Work task.
Could you return each line of the records below that includes the word "compliance", copied in full?

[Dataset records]
=== Begin Enclosure ===
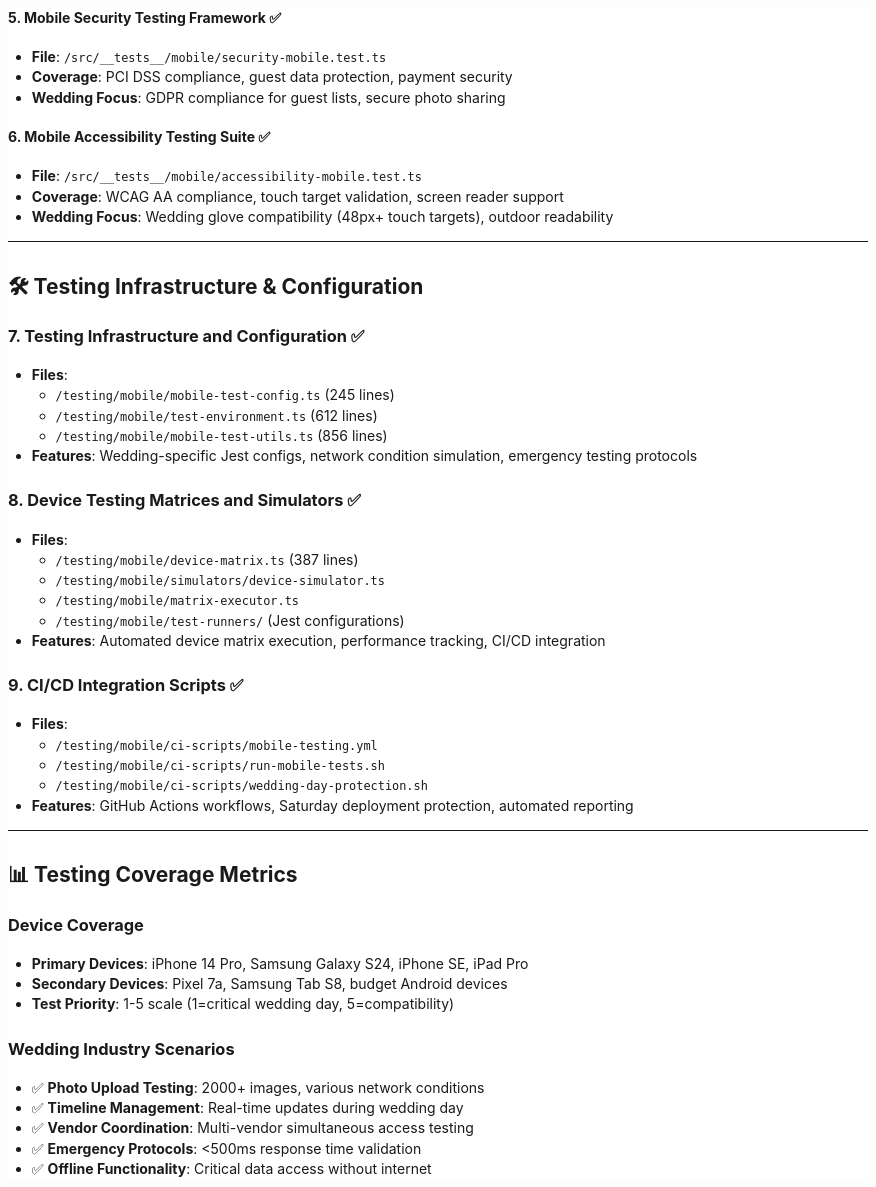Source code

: #### 5. **Mobile Security Testing Framework** ✅
- **File**: `/src/__tests__/mobile/security-mobile.test.ts`  
- **Coverage**: PCI DSS compliance, guest data protection, payment security
- **Wedding Focus**: GDPR compliance for guest lists, secure photo sharing

#### 6. **Mobile Accessibility Testing Suite** ✅
- **File**: `/src/__tests__/mobile/accessibility-mobile.test.ts`
- **Coverage**: WCAG AA compliance, touch target validation, screen reader support
- **Wedding Focus**: Wedding glove compatibility (48px+ touch targets), outdoor readability

---

## 🛠️ Testing Infrastructure & Configuration

### 7. **Testing Infrastructure and Configuration** ✅
- **Files**:
  - `/testing/mobile/mobile-test-config.ts` (245 lines)
  - `/testing/mobile/test-environment.ts` (612 lines)  
  - `/testing/mobile/mobile-test-utils.ts` (856 lines)
- **Features**: Wedding-specific Jest configs, network condition simulation, emergency testing protocols

### 8. **Device Testing Matrices and Simulators** ✅
- **Files**:
  - `/testing/mobile/device-matrix.ts` (387 lines)
  - `/testing/mobile/simulators/device-simulator.ts`
  - `/testing/mobile/matrix-executor.ts`
  - `/testing/mobile/test-runners/` (Jest configurations)
- **Features**: Automated device matrix execution, performance tracking, CI/CD integration

### 9. **CI/CD Integration Scripts** ✅
- **Files**:
  - `/testing/mobile/ci-scripts/mobile-testing.yml`
  - `/testing/mobile/ci-scripts/run-mobile-tests.sh`
  - `/testing/mobile/ci-scripts/wedding-day-protection.sh`
- **Features**: GitHub Actions workflows, Saturday deployment protection, automated reporting

---

## 📊 Testing Coverage Metrics

### **Device Coverage**
- **Primary Devices**: iPhone 14 Pro, Samsung Galaxy S24, iPhone SE, iPad Pro
- **Secondary Devices**: Pixel 7a, Samsung Tab S8, budget Android devices
- **Test Priority**: 1-5 scale (1=critical wedding day, 5=compatibility)

### **Wedding Industry Scenarios**
- ✅ **Photo Upload Testing**: 2000+ images, various network conditions
- ✅ **Timeline Management**: Real-time updates during wedding day
- ✅ **Vendor Coordination**: Multi-vendor simultaneous access testing
- ✅ **Emergency Protocols**: <500ms response time validation
- ✅ **Offline Functionality**: Critical data access without internet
=== End Enclosure ===
Solution to this exercise.
- **Coverage**: PCI DSS compliance, guest data protection, payment security
- **Wedding Focus**: GDPR compliance for guest lists, secure photo sharing
- **Coverage**: WCAG AA compliance, touch target validation, screen reader support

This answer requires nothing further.